**Work to complete:** The data below should be copied out exactly, with its pictures omitted.

**Excerpted data:**
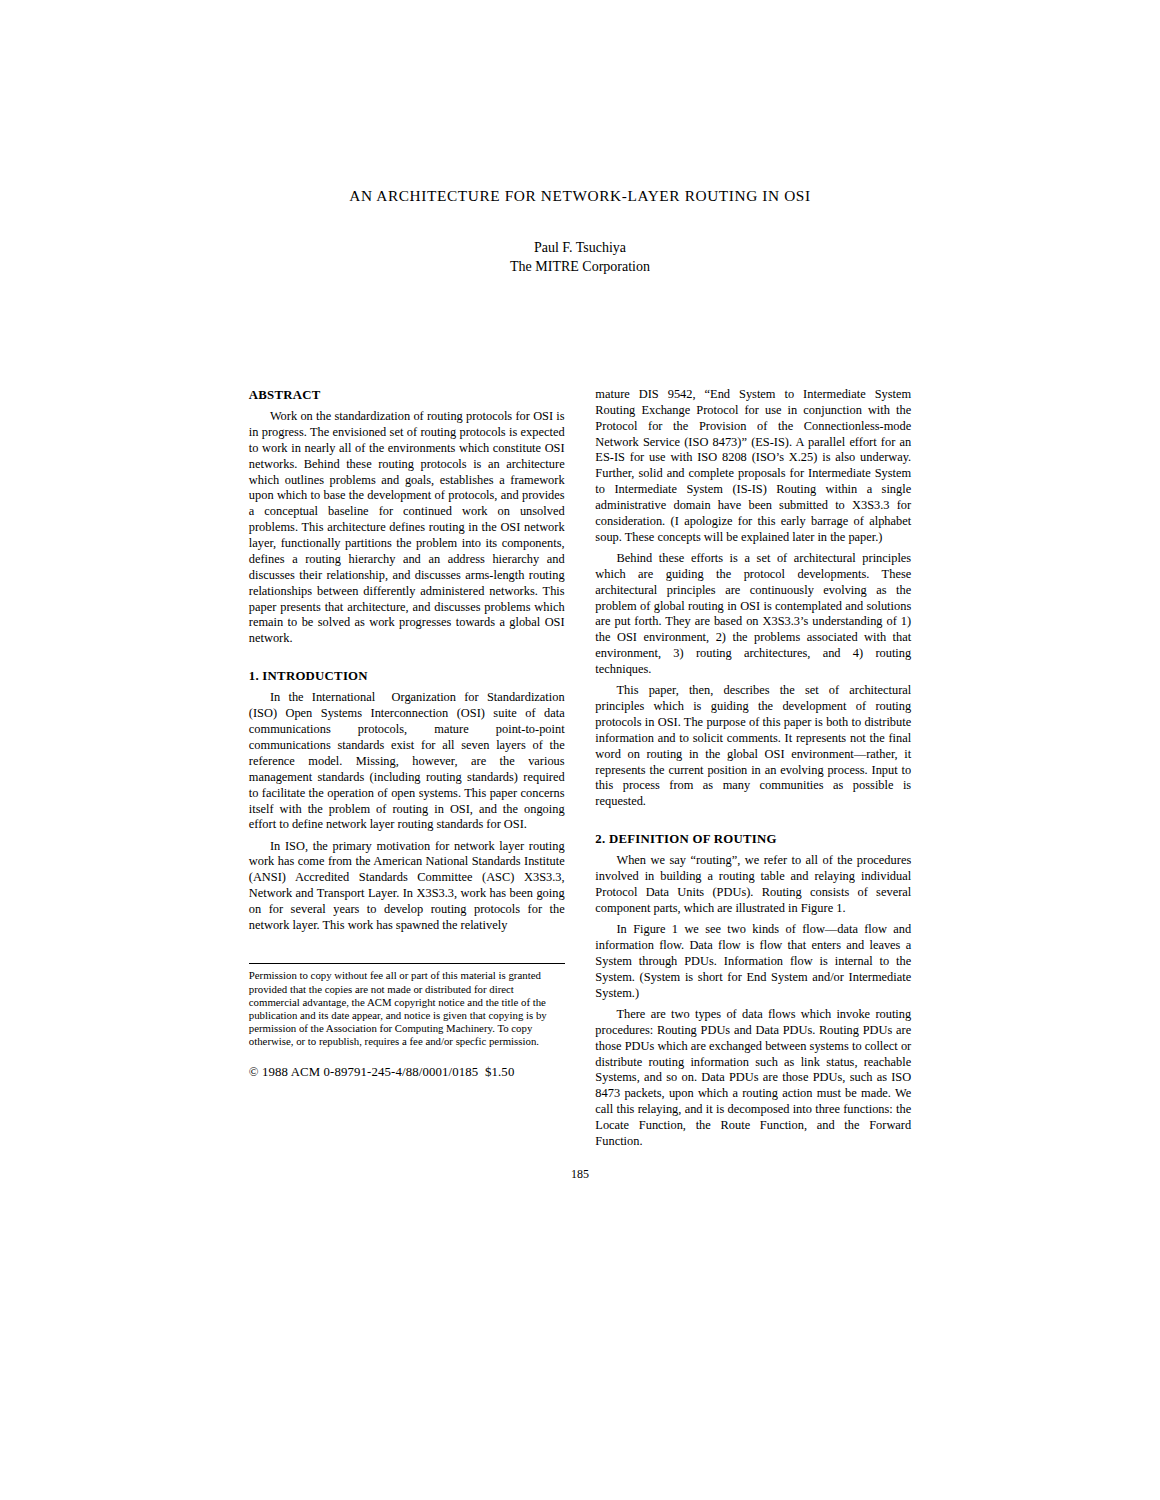AN ARCHITECTURE FOR NETWORK-LAYER ROUTING IN OSI
Paul F. Tsuchiya
The MITRE Corporation
ABSTRACT
Work on the standardization of routing protocols for OSI is in progress. The envisioned set of routing protocols is expected to work in nearly all of the environments which constitute OSI networks. Behind these routing protocols is an architecture which outlines problems and goals, establishes a framework upon which to base the development of protocols, and provides a conceptual baseline for continued work on unsolved problems. This architecture defines routing in the OSI network layer, functionally partitions the problem into its components, defines a routing hierarchy and an address hierarchy and discusses their relationship, and discusses arms-length routing relationships between differently administered networks. This paper presents that architecture, and discusses problems which remain to be solved as work progresses towards a global OSI network.
1. INTRODUCTION
In the International Organization for Standardization (ISO) Open Systems Interconnection (OSI) suite of data communications protocols, mature point-to-point communications standards exist for all seven layers of the reference model. Missing, however, are the various management standards (including routing standards) required to facilitate the operation of open systems. This paper concerns itself with the problem of routing in OSI, and the ongoing effort to define network layer routing standards for OSI.
In ISO, the primary motivation for network layer routing work has come from the American National Standards Institute (ANSI) Accredited Standards Committee (ASC) X3S3.3, Network and Transport Layer. In X3S3.3, work has been going on for several years to develop routing protocols for the network layer. This work has spawned the relatively
Permission to copy without fee all or part of this material is granted provided that the copies are not made or distributed for direct commercial advantage, the ACM copyright notice and the title of the publication and its date appear, and notice is given that copying is by permission of the Association for Computing Machinery. To copy otherwise, or to republish, requires a fee and/or specfic permission.
© 1988 ACM 0-89791-245-4/88/0001/0185 $1.50
mature DIS 9542, “End System to Intermediate System Routing Exchange Protocol for use in conjunction with the Protocol for the Provision of the Connectionless-mode Network Service (ISO 8473)” (ES-IS). A parallel effort for an ES-IS for use with ISO 8208 (ISO’s X.25) is also underway. Further, solid and complete proposals for Intermediate System to Intermediate System (IS-IS) Routing within a single administrative domain have been submitted to X3S3.3 for consideration. (I apologize for this early barrage of alphabet soup. These concepts will be explained later in the paper.)
Behind these efforts is a set of architectural principles which are guiding the protocol developments. These architectural principles are continuously evolving as the problem of global routing in OSI is contemplated and solutions are put forth. They are based on X3S3.3’s understanding of 1) the OSI environment, 2) the problems associated with that environment, 3) routing architectures, and 4) routing techniques.
This paper, then, describes the set of architectural principles which is guiding the development of routing protocols in OSI. The purpose of this paper is both to distribute information and to solicit comments. It represents not the final word on routing in the global OSI environment—rather, it represents the current position in an evolving process. Input to this process from as many communities as possible is requested.
2. DEFINITION OF ROUTING
When we say “routing”, we refer to all of the procedures involved in building a routing table and relaying individual Protocol Data Units (PDUs). Routing consists of several component parts, which are illustrated in Figure 1.
In Figure 1 we see two kinds of flow—data flow and information flow. Data flow is flow that enters and leaves a System through PDUs. Information flow is internal to the System. (System is short for End System and/or Intermediate System.)
There are two types of data flows which invoke routing procedures: Routing PDUs and Data PDUs. Routing PDUs are those PDUs which are exchanged between systems to collect or distribute routing information such as link status, reachable Systems, and so on. Data PDUs are those PDUs, such as ISO 8473 packets, upon which a routing action must be made. We call this relaying, and it is decomposed into three functions: the Locate Function, the Route Function, and the Forward Function.
185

**Result for this exercise:**
AN ARCHITECTURE FOR NETWORK-LAYER ROUTING IN OSI
Paul F. Tsuchiya
The MITRE Corporation
ABSTRACT
Work on the standardization of routing protocols for OSI is in progress. The envisioned set of routing protocols is expected to work in nearly all of the environments which constitute OSI networks. Behind these routing protocols is an architecture which outlines problems and goals, establishes a framework upon which to base the development of protocols, and provides a conceptual baseline for continued work on unsolved problems. This architecture defines routing in the OSI network layer, functionally partitions the problem into its components, defines a routing hierarchy and an address hierarchy and discusses their relationship, and discusses arms-length routing relationships between differently administered networks. This paper presents that architecture, and discusses problems which remain to be solved as work progresses towards a global OSI network.
1. INTRODUCTION
In the International Organization for Standardization (ISO) Open Systems Interconnection (OSI) suite of data communications protocols, mature point-to-point communications standards exist for all seven layers of the reference model. Missing, however, are the various management standards (including routing standards) required to facilitate the operation of open systems. This paper concerns itself with the problem of routing in OSI, and the ongoing effort to define network layer routing standards for OSI.
In ISO, the primary motivation for network layer routing work has come from the American National Standards Institute (ANSI) Accredited Standards Committee (ASC) X3S3.3, Network and Transport Layer. In X3S3.3, work has been going on for several years to develop routing protocols for the network layer. This work has spawned the relatively
Permission to copy without fee all or part of this material is granted provided that the copies are not made or distributed for direct commercial advantage, the ACM copyright notice and the title of the publication and its date appear, and notice is given that copying is by permission of the Association for Computing Machinery. To copy otherwise, or to republish, requires a fee and/or specfic permission.
© 1988 ACM 0-89791-245-4/88/0001/0185 $1.50
mature DIS 9542, “End System to Intermediate System Routing Exchange Protocol for use in conjunction with the Protocol for the Provision of the Connectionless-mode Network Service (ISO 8473)” (ES-IS). A parallel effort for an ES-IS for use with ISO 8208 (ISO’s X.25) is also underway. Further, solid and complete proposals for Intermediate System to Intermediate System (IS-IS) Routing within a single administrative domain have been submitted to X3S3.3 for consideration. (I apologize for this early barrage of alphabet soup. These concepts will be explained later in the paper.)
Behind these efforts is a set of architectural principles which are guiding the protocol developments. These architectural principles are continuously evolving as the problem of global routing in OSI is contemplated and solutions are put forth. They are based on X3S3.3’s understanding of 1) the OSI environment, 2) the problems associated with that environment, 3) routing architectures, and 4) routing techniques.
This paper, then, describes the set of architectural principles which is guiding the development of routing protocols in OSI. The purpose of this paper is both to distribute information and to solicit comments. It represents not the final word on routing in the global OSI environment—rather, it represents the current position in an evolving process. Input to this process from as many communities as possible is requested.
2. DEFINITION OF ROUTING
When we say “routing”, we refer to all of the procedures involved in building a routing table and relaying individual Protocol Data Units (PDUs). Routing consists of several component parts, which are illustrated in Figure 1.
In Figure 1 we see two kinds of flow—data flow and information flow. Data flow is flow that enters and leaves a System through PDUs. Information flow is internal to the System. (System is short for End System and/or Intermediate System.)
There are two types of data flows which invoke routing procedures: Routing PDUs and Data PDUs. Routing PDUs are those PDUs which are exchanged between systems to collect or distribute routing information such as link status, reachable Systems, and so on. Data PDUs are those PDUs, such as ISO 8473 packets, upon which a routing action must be made. We call this relaying, and it is decomposed into three functions: the Locate Function, the Route Function, and the Forward Function.
185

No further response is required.